*ASSIGNED TASK A*: Please reproduce the records below word for word, starting at their first line and ending with the line that contains "Bestemmingsplan Zone Oss – Berghem – 2017".

*READING PASSAGE*:
────

# another greenhorn question



## blondlebanese (Aug 26, 2014)

I bought the grow media today.  didn't know just what to buy so I tried several. don't know how to mix it.  here is what I bought.
 roots organic coco media, vermiculite, happy frog potting soil, fox farm ocean forest, blackgold cocoblend, happy frog steamed bone meal 3-15-0, bat guano 0-5-0.  how do I mix it.


----------



## Kindbud (Aug 26, 2014)

i would mix it all together sept for the bone meal and bat guano..........but sizes of the bags would be nice to know to better help u with ratios


----------



## blondlebanese (Aug 26, 2014)

why not mix the bone meal or the bat guano?


----------



## Hackerman (Aug 26, 2014)

Man, you have all that neat stuff.... do some experimenting. Some people grow in straight Happy Frog Potting Soil or in the Ocean Forest. My next grow is going to be in a mix of the Happy Frog potting soil, some sand, some perlite and some vermiculite.

Everyone seems to have their own personal preference to soil mixes. And, it depends on your grow habits. Some of those products have nutrition, some do not. Some people fert with a heavy hand some some are the opposite. You have a nice chance to experiment with some different medium. Take advantage of it.

And, I believe the bone meal and bat **** are more additives than than the others so they will be included in much smaller quantities than the other products.

I think that's what KB means.


----------



## blondlebanese (Aug 27, 2014)

────

*GIVEN RECORDS*:
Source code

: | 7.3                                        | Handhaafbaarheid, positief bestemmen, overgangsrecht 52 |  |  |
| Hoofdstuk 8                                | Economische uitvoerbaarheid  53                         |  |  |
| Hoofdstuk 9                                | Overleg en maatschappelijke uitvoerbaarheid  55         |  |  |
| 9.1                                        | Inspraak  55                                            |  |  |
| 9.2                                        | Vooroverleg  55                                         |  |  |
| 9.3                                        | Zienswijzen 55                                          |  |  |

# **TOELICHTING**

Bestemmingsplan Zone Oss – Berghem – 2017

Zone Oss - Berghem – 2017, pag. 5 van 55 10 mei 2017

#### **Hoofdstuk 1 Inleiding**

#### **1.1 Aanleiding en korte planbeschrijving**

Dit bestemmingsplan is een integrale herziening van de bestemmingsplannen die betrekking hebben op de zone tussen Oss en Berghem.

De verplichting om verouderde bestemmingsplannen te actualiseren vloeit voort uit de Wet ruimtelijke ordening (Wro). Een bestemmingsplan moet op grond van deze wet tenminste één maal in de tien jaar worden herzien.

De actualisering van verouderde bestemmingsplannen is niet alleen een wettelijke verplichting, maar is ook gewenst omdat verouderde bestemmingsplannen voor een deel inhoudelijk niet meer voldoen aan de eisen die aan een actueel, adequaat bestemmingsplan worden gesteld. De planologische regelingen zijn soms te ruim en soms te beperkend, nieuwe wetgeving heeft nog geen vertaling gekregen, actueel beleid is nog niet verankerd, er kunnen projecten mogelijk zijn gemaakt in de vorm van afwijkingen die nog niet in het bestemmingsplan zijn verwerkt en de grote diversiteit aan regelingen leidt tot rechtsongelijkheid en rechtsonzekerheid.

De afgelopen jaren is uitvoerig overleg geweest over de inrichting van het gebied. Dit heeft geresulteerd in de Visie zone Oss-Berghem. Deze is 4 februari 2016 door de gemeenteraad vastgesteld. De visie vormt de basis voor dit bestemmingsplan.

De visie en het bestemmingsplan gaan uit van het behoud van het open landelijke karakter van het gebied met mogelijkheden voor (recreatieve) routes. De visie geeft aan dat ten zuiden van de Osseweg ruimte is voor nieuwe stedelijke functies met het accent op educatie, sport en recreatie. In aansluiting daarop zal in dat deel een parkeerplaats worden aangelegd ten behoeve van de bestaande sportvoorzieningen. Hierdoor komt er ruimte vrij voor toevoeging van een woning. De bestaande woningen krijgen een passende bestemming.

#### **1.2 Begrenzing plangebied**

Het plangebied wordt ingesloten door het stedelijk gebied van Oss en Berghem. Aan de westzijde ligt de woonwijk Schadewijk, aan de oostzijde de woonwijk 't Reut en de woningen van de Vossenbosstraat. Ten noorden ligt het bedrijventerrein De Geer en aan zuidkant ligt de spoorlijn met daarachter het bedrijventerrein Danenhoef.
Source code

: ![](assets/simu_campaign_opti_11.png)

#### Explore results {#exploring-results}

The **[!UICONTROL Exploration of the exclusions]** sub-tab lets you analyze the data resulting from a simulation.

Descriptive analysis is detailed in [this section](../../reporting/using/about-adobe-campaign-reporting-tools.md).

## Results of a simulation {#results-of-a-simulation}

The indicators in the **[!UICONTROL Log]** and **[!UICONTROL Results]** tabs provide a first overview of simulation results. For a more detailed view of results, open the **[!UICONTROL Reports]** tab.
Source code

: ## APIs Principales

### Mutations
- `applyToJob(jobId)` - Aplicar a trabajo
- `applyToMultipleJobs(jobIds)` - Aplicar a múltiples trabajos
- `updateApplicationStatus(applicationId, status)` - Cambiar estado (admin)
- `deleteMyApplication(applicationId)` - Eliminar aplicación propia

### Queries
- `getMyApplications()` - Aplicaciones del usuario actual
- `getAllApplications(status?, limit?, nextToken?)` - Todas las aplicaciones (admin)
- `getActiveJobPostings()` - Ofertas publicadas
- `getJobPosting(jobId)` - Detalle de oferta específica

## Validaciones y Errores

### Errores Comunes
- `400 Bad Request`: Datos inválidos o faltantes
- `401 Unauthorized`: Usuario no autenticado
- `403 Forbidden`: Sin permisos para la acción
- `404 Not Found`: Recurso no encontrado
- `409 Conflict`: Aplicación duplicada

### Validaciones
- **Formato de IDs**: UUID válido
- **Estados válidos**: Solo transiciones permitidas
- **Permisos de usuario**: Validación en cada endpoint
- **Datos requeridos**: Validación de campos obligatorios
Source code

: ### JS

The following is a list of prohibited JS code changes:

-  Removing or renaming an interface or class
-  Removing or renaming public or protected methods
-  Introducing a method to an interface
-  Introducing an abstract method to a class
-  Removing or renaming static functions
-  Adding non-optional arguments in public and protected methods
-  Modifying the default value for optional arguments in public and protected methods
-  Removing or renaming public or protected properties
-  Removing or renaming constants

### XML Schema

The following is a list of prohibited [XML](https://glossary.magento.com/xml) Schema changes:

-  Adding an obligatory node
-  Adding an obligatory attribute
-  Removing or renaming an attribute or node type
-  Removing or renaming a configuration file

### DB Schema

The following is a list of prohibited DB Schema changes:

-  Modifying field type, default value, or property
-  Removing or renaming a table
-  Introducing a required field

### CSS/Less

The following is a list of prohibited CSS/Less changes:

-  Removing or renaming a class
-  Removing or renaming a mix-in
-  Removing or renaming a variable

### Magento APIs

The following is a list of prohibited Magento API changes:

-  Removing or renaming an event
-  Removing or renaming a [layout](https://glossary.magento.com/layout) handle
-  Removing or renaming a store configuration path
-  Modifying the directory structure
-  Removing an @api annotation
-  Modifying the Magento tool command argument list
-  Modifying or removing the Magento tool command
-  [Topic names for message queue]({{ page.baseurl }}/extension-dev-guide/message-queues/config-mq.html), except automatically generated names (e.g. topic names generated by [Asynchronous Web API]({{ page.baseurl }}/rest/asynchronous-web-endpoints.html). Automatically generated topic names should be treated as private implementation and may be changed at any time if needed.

────

*ASSIGNED TASK B*: Carry the forum thread about mixing grow media forward from the point where it stops.

*YOUR RESPONSE A*:
Source code

: | 7.3                                        | Handhaafbaarheid, positief bestemmen, overgangsrecht 52 |  |  |
| Hoofdstuk 8                                | Economische uitvoerbaarheid  53                         |  |  |
| Hoofdstuk 9                                | Overleg en maatschappelijke uitvoerbaarheid  55         |  |  |
| 9.1                                        | Inspraak  55                                            |  |  |
| 9.2                                        | Vooroverleg  55                                         |  |  |
| 9.3                                        | Zienswijzen 55                                          |  |  |

# **TOELICHTING**

Bestemmingsplan Zone Oss – Berghem – 2017

*YOUR RESPONSE B*:
sand that's interesting.  plenty of that around here.  but, what does sand bring to the mix?  also what part of the mix should be coco?  and what is the coco for is it nutes or drainage or maybe retention?  greenhorns,  I get it,  so many questions.  here is another.  what kind of sand  ?  blow sand, washed sand, large granular sand, silly sand?  bet you didn't think of that.


----------



## Rosebud (Aug 27, 2014)

Just wondering why you bought so much stuff? I have grown in FFOF, and FF happy frog. I don't care for the roots line... jmo  FFOF has enough stuff on it's own to feed for 6 weeks.  No need to add anything. HP has nutes for 3 weeks...


----------



## Kindbud (Aug 27, 2014)

the bone meal and bat guano has very high nutrients was just saying dont mix alot in only like 1 cup of each in a 5 gal bucket what r the sizes of each bag of soil??


----------



## blondlebanese (Aug 27, 2014)

the bags are 1.5 cf  and 2 cf.  I bought so much cause I didn't want to run short it's a 70 mile round trip to the store.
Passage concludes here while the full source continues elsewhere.